Much like Assayas’s near-universally acclaimed Carlos the Jackal, Something in the Air is set in the aftermath of the 1960s just as that much-overstated sense of solidarity and hopefulness was beginning to collapse into the selfishness, divisiveness and cynicism that would later herald the rise of Thatcherism and Reaganism. The film follows a group of French teenagers as they graduate from High school in 1971 and head out into Europe for a summer of self-discovery. However, despite the teenagers being incredibly passionate about their politics and the need to change the world, most of their decisions have little if anything to do with the tomes of political theory they dutifully read and quote:

Despite functioning at an incredibly high level or intellectual and political engagement, Gilles and friends drift from one doomed relationship to another whilst either embracing or rejecting the opportunities that come their way. One of them is dragged into the orbit of a bunch of aspiring terrorists while another joins a commune only to find herself doing all the washing, cleaning and shopping for a bunch of men who are anything but radical in their attitudes to women. Indeed, while some critics have made a lot of the similarities between Something in the Air and Assayas’s earlier film of ill-fated teen revolt Cold Water, a much better point of comparison would be a film like Richard Linklater’s Dazed and Confused as while Assayas’ teens may be living the revolutionary life in a series of beautiful European locations, the decisions they make are ultimately no different to those of Linklater’s suburban Texans.

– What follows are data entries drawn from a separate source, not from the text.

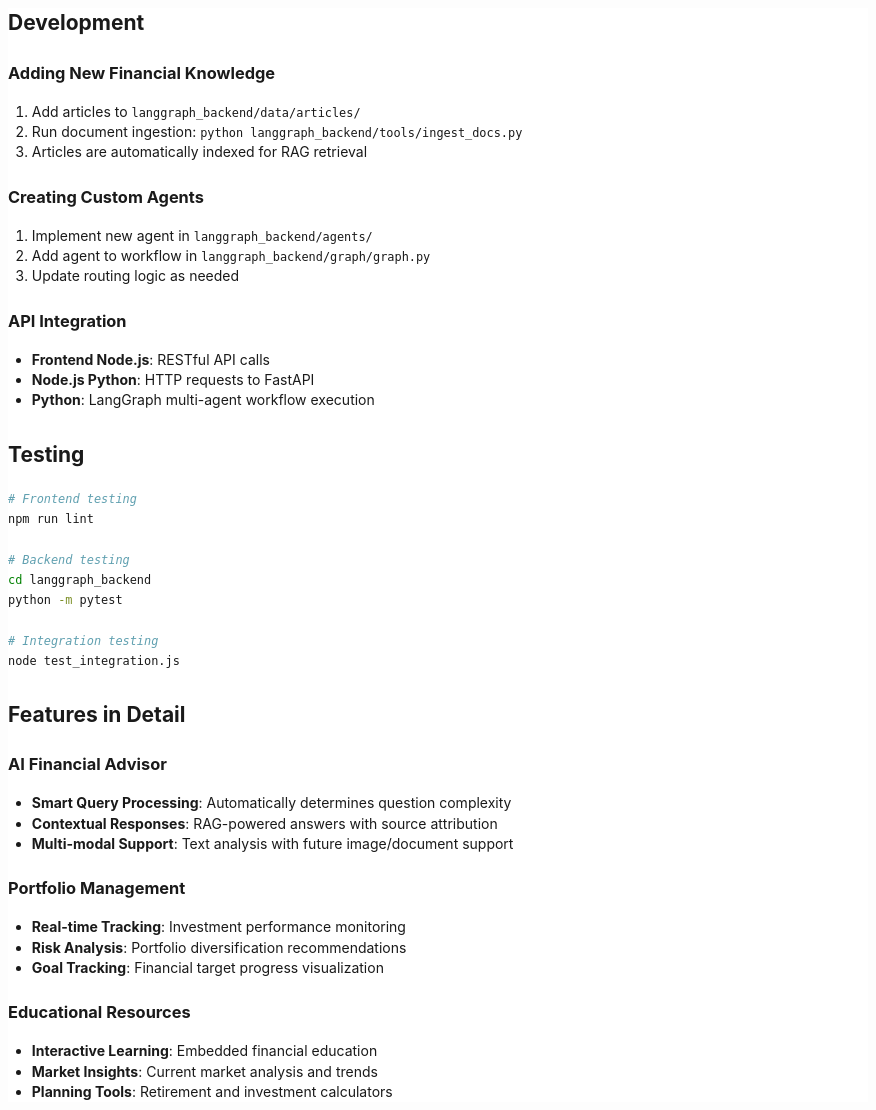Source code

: ##  **Development**

### Adding New Financial Knowledge
1. Add articles to `langgraph_backend/data/articles/`
2. Run document ingestion: `python langgraph_backend/tools/ingest_docs.py`
3. Articles are automatically indexed for RAG retrieval

### Creating Custom Agents
1. Implement new agent in `langgraph_backend/agents/`
2. Add agent to workflow in `langgraph_backend/graph/graph.py`
3. Update routing logic as needed

### API Integration
- **Frontend  Node.js**: RESTful API calls
- **Node.js  Python**: HTTP requests to FastAPI
- **Python**: LangGraph multi-agent workflow execution

##  **Testing**

```bash
# Frontend testing
npm run lint

# Backend testing
cd langgraph_backend
python -m pytest

# Integration testing
node test_integration.js
```

##  **Features in Detail**

### **AI Financial Advisor**
- **Smart Query Processing**: Automatically determines question complexity
- **Contextual Responses**: RAG-powered answers with source attribution
- **Multi-modal Support**: Text analysis with future image/document support

### **Portfolio Management**
- **Real-time Tracking**: Investment performance monitoring
- **Risk Analysis**: Portfolio diversification recommendations
- **Goal Tracking**: Financial target progress visualization

### **Educational Resources**
- **Interactive Learning**: Embedded financial education
- **Market Insights**: Current market analysis and trends
- **Planning Tools**: Retirement and investment calculators
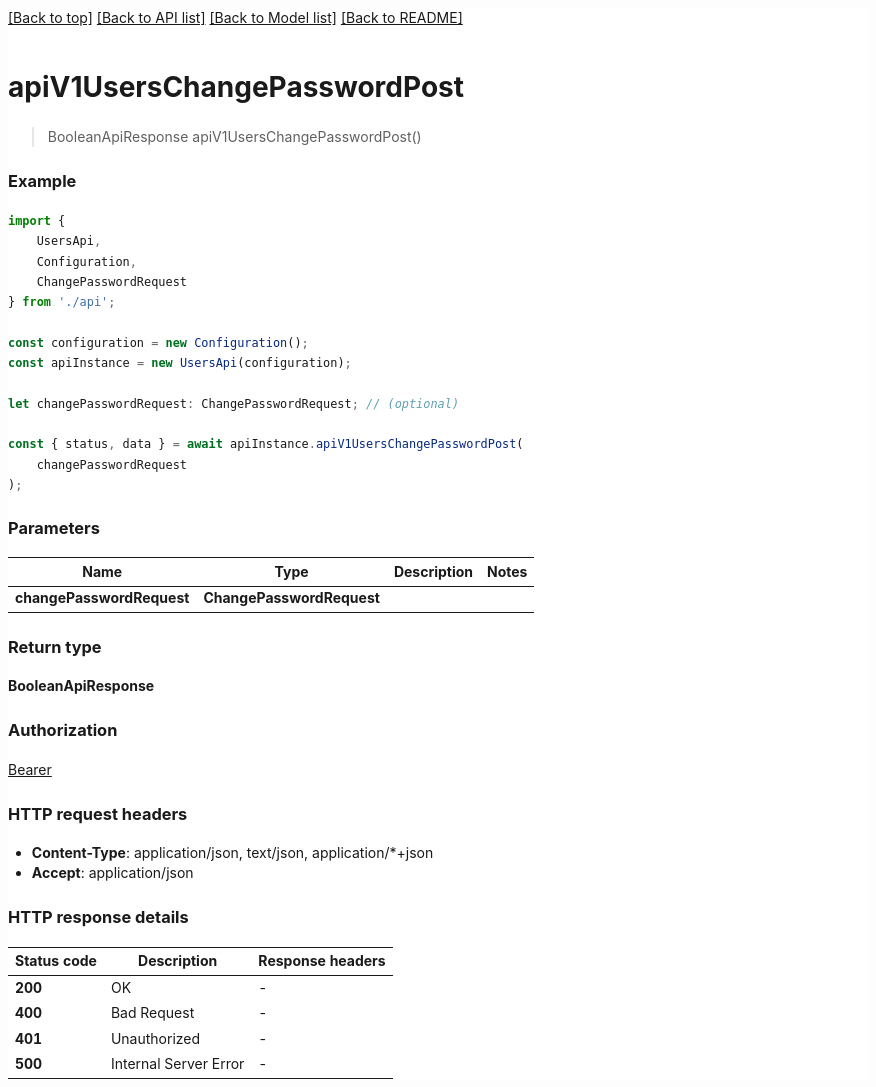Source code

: [[Back to top]](#) [[Back to API list]](../README.md#documentation-for-api-endpoints) [[Back to Model list]](../README.md#documentation-for-models) [[Back to README]](../README.md)

# **apiV1UsersChangePasswordPost**
> BooleanApiResponse apiV1UsersChangePasswordPost()


### Example

```typescript
import {
    UsersApi,
    Configuration,
    ChangePasswordRequest
} from './api';

const configuration = new Configuration();
const apiInstance = new UsersApi(configuration);

let changePasswordRequest: ChangePasswordRequest; // (optional)

const { status, data } = await apiInstance.apiV1UsersChangePasswordPost(
    changePasswordRequest
);
```

### Parameters

|Name | Type | Description  | Notes|
|------------- | ------------- | ------------- | -------------|
| **changePasswordRequest** | **ChangePasswordRequest**|  | |


### Return type

**BooleanApiResponse**

### Authorization

[Bearer](../README.md#Bearer)

### HTTP request headers

 - **Content-Type**: application/json, text/json, application/*+json
 - **Accept**: application/json


### HTTP response details
| Status code | Description | Response headers |
|-------------|-------------|------------------|
|**200** | OK |  -  |
|**400** | Bad Request |  -  |
|**401** | Unauthorized |  -  |
|**500** | Internal Server Error |  -  |
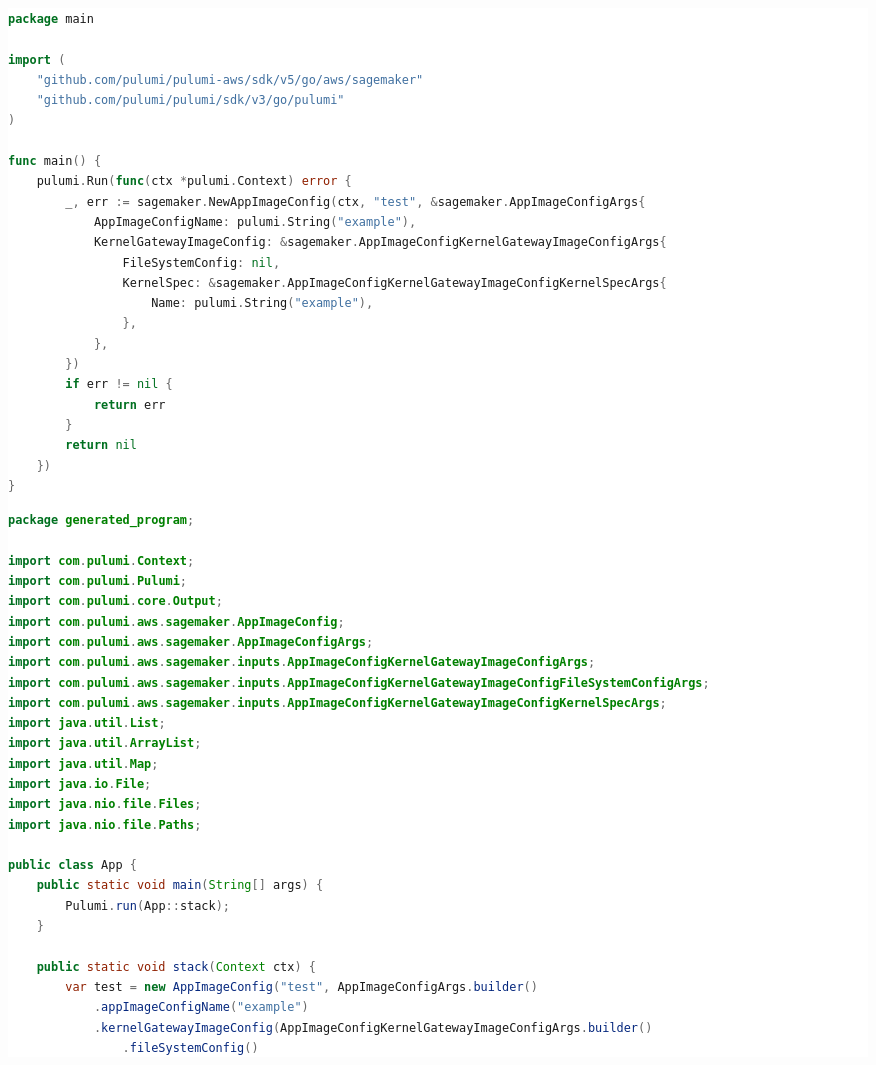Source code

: 
<div>
<pulumi-choosable type="language" values="go">

```go
package main

import (
	"github.com/pulumi/pulumi-aws/sdk/v5/go/aws/sagemaker"
	"github.com/pulumi/pulumi/sdk/v3/go/pulumi"
)

func main() {
	pulumi.Run(func(ctx *pulumi.Context) error {
		_, err := sagemaker.NewAppImageConfig(ctx, "test", &sagemaker.AppImageConfigArgs{
			AppImageConfigName: pulumi.String("example"),
			KernelGatewayImageConfig: &sagemaker.AppImageConfigKernelGatewayImageConfigArgs{
				FileSystemConfig: nil,
				KernelSpec: &sagemaker.AppImageConfigKernelGatewayImageConfigKernelSpecArgs{
					Name: pulumi.String("example"),
				},
			},
		})
		if err != nil {
			return err
		}
		return nil
	})
}
```


</pulumi-choosable>
</div>


<div>
<pulumi-choosable type="language" values="java">

```java
package generated_program;

import com.pulumi.Context;
import com.pulumi.Pulumi;
import com.pulumi.core.Output;
import com.pulumi.aws.sagemaker.AppImageConfig;
import com.pulumi.aws.sagemaker.AppImageConfigArgs;
import com.pulumi.aws.sagemaker.inputs.AppImageConfigKernelGatewayImageConfigArgs;
import com.pulumi.aws.sagemaker.inputs.AppImageConfigKernelGatewayImageConfigFileSystemConfigArgs;
import com.pulumi.aws.sagemaker.inputs.AppImageConfigKernelGatewayImageConfigKernelSpecArgs;
import java.util.List;
import java.util.ArrayList;
import java.util.Map;
import java.io.File;
import java.nio.file.Files;
import java.nio.file.Paths;

public class App {
    public static void main(String[] args) {
        Pulumi.run(App::stack);
    }

    public static void stack(Context ctx) {
        var test = new AppImageConfig("test", AppImageConfigArgs.builder()        
            .appImageConfigName("example")
            .kernelGatewayImageConfig(AppImageConfigKernelGatewayImageConfigArgs.builder()
                .fileSystemConfig()
```
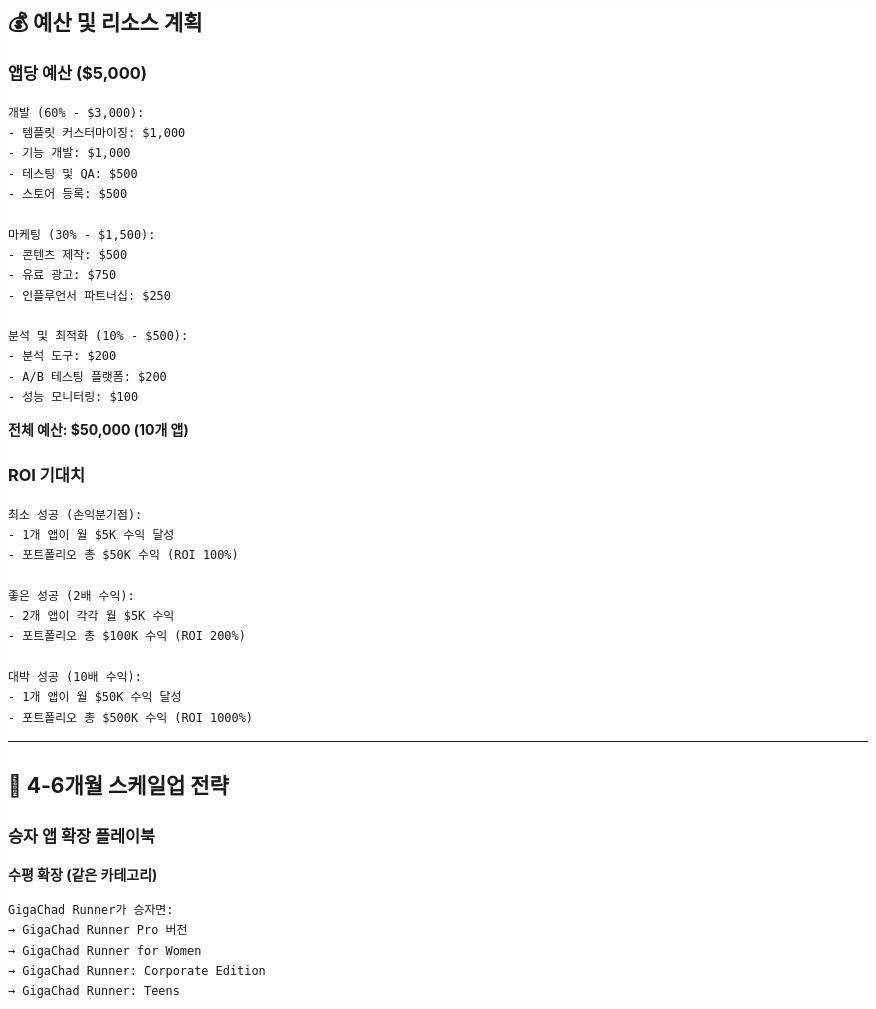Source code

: 
## 💰 **예산 및 리소스 계획**

### **앱당 예산 ($5,000)**
```
개발 (60% - $3,000):
- 템플릿 커스터마이징: $1,000
- 기능 개발: $1,000
- 테스팅 및 QA: $500
- 스토어 등록: $500

마케팅 (30% - $1,500):
- 콘텐츠 제작: $500
- 유료 광고: $750
- 인플루언서 파트너십: $250

분석 및 최적화 (10% - $500):
- 분석 도구: $200
- A/B 테스팅 플랫폼: $200
- 성능 모니터링: $100
```

**전체 예산: $50,000 (10개 앱)**

### **ROI 기대치**
```
최소 성공 (손익분기점):
- 1개 앱이 월 $5K 수익 달성
- 포트폴리오 총 $50K 수익 (ROI 100%)

좋은 성공 (2배 수익):
- 2개 앱이 각각 월 $5K 수익
- 포트폴리오 총 $100K 수익 (ROI 200%)

대박 성공 (10배 수익):
- 1개 앱이 월 $50K 수익 달성
- 포트폴리오 총 $500K 수익 (ROI 1000%)
```

---

## 🚀 **4-6개월 스케일업 전략**

### **승자 앱 확장 플레이북**

**수평 확장 (같은 카테고리)**
```
GigaChad Runner가 승자면:
→ GigaChad Runner Pro 버전
→ GigaChad Runner for Women
→ GigaChad Runner: Corporate Edition
→ GigaChad Runner: Teens
```

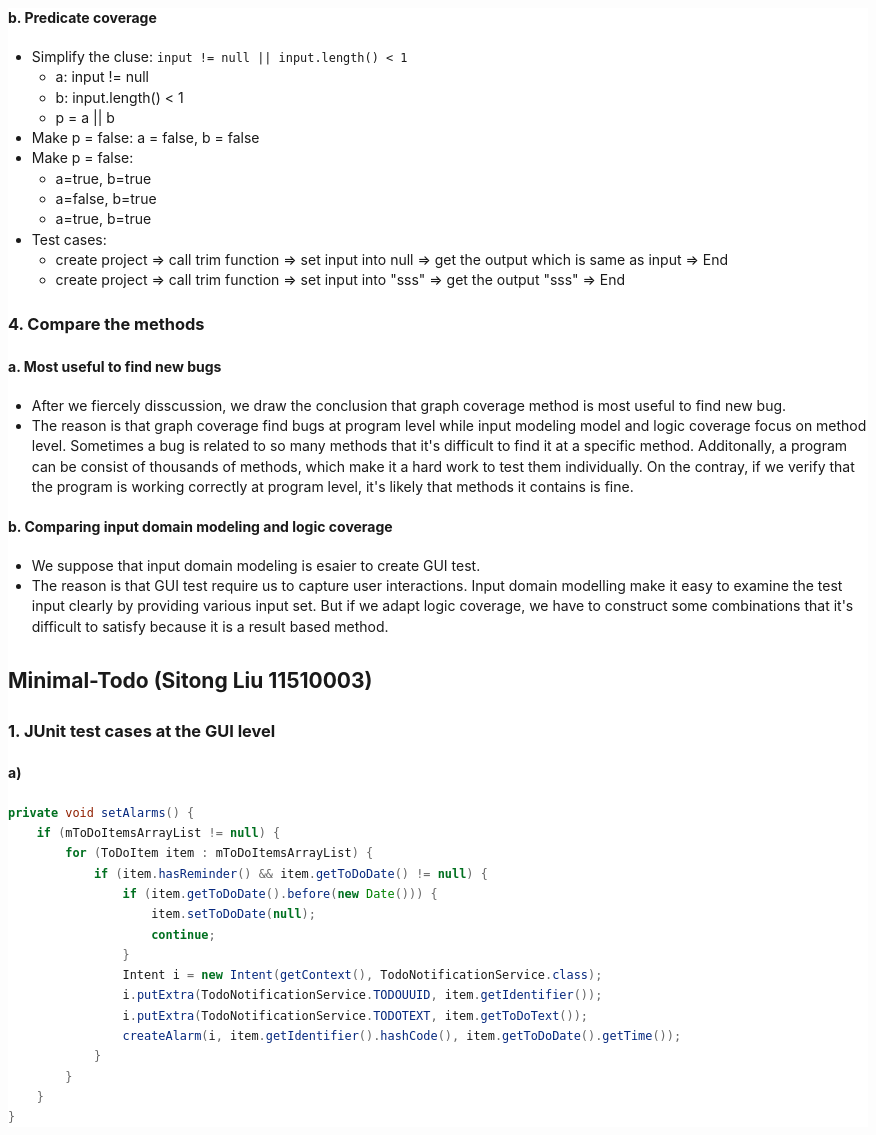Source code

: #### b. Predicate coverage 

- Simplify the cluse: `input != null || input.length() < 1 `
  - a: input != null
  - b: input.length() < 1
  - p = a || b
- Make p = false: a = false, b = false
- Make p = false: 
  - a=true, b=true
  - a=false, b=true
  - a=true, b=true
- Test cases:
  - create project => call trim function => set input into null => get the output which is same as input => End
  - create project => call trim function => set input into "sss" => get the output "sss" => End

### 4. Compare the methods

#### a. Most useful to find new bugs

- After we fiercely disscussion, we draw the conclusion that graph coverage method is most useful to find new bug.
- The reason is that graph coverage find bugs at program level while input modeling model and logic coverage focus on method level. Sometimes a bug is related to so many methods that it's difficult to find it at a specific method. Additonally, a program can be consist of thousands of methods, which make it a hard work to test them individually. On the contray, if we verify that the program is working correctly at program level, it's likely that methods it contains is fine.

#### b. Comparing input domain modeling and logic coverage 

- We suppose that input domain modeling is esaier to create GUI test.
- The reason is that GUI test require us to capture user interactions. Input domain modelling make it easy to examine the test input clearly by providing various input set. But if we adapt logic coverage, we have to construct some combinations that it's difficult to satisfy because it is a result based method.



## Minimal-Todo (Sitong Liu 11510003)

### 1. JUnit test cases at the GUI level
#### a)  

```java
private void setAlarms() {
    if (mToDoItemsArrayList != null) {
        for (ToDoItem item : mToDoItemsArrayList) {
            if (item.hasReminder() && item.getToDoDate() != null) {
                if (item.getToDoDate().before(new Date())) {
                    item.setToDoDate(null);
                    continue;
                }
                Intent i = new Intent(getContext(), TodoNotificationService.class);
                i.putExtra(TodoNotificationService.TODOUUID, item.getIdentifier());
                i.putExtra(TodoNotificationService.TODOTEXT, item.getToDoText());
                createAlarm(i, item.getIdentifier().hashCode(), item.getToDoDate().getTime());
            }
        }
    }
}
```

This suggestion that radical politics are necessarily an affectation that do little aside from lock you into various social networks is very similar to the point Assayas makes by de-politicising the actions of Carlos the Jackal. From my review of Carlos:

By refusing to place Carlos’s actions in any kind of context, Assayas beautifully foreshortens them, reducing them from political actions to social gestures. Indeed, when Carlos and his gang storm the OPEC meeting, it is immediately clear that they have a good deal more in common with the politicians and bureaucrats than they do with ordinary people. Carlos is able to discuss his intentions quite calmly with the various politicians while their civilian underlings quake with uncontrollable terror. The politicians and police know who Carlos is. He knows who they are. Everyone knows the stakes. Everyone knows the risks. It is almost as though they are all friends.

The film is beautifully made and while it is not exactly one of Assayas’s great works, it does do a good job of raising questions about the 1960s at a time when the toxic exit strategy of that particular generation is becoming obvious to all.